Work order
Turn every line of text in the records below into a JSON list of strings, with one string per line and no blank lines. Leave the pictures out of the answer.

Dataset entries
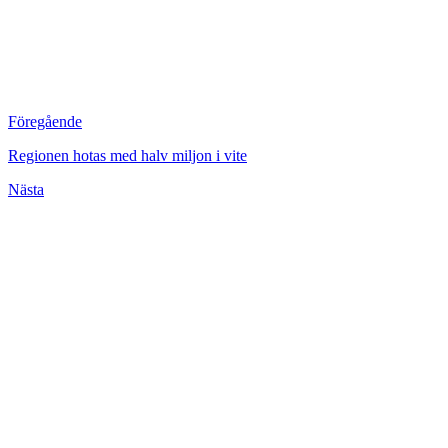
Föregående
Regionen hotas med halv miljon i vite
Nästa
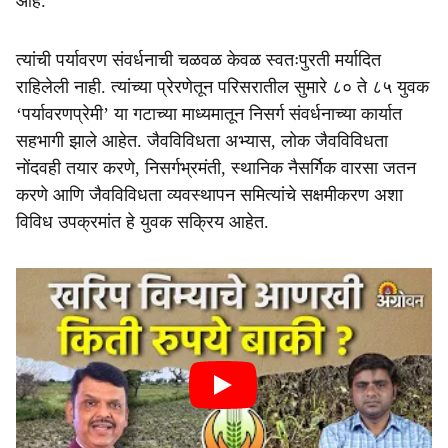
आहे.’’
त्यांची पर्यावरण संवर्धनाची चळवळ केवळ स्वतःपुरती मर्यादित
राहिलेली नाही. त्यांच्या प्रेरणेतून परिसरातील सुमारे ८० ते ८५ युवक
‘पर्यावरणप्रेमी’ या गटाच्या माध्यमातून निसर्ग संवर्धनाच्या कार्यात
सहभागी झाले आहेत. जैवविविधता अभ्यास, लोक जैवविविधता
नोंदवही तयार करणे, निसर्गभ्रमंती, स्थानिक नैसर्गिक वारसा जतन
करणे आणि जैवविविधता व्यवस्थापन समित्यांचे सक्षमीकरण अशा
विविध उपक्रमांत हे युवक सक्रिय आहेत.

Result
[
  "Föregående",
  "Regionen hotas med halv miljon i vite",
  "Nästa",
  "आहे.’’",
  "त्यांची पर्यावरण संवर्धनाची चळवळ केवळ स्वतःपुरती मर्यादित",
  "राहिलेली नाही. त्यांच्या प्रेरणेतून परिसरातील सुमारे ८० ते ८५ युवक",
  "‘पर्यावरणप्रेमी’ या गटाच्या माध्यमातून निसर्ग संवर्धनाच्या कार्यात",
  "सहभागी झाले आहेत. जैवविविधता अभ्यास, लोक जैवविविधता",
  "नोंदवही तयार करणे, निसर्गभ्रमंती, स्थानिक नैसर्गिक वारसा जतन",
  "करणे आणि जैवविविधता व्यवस्थापन समित्यांचे सक्षमीकरण अशा",
  "विविध उपक्रमांत हे युवक सक्रिय आहेत."
]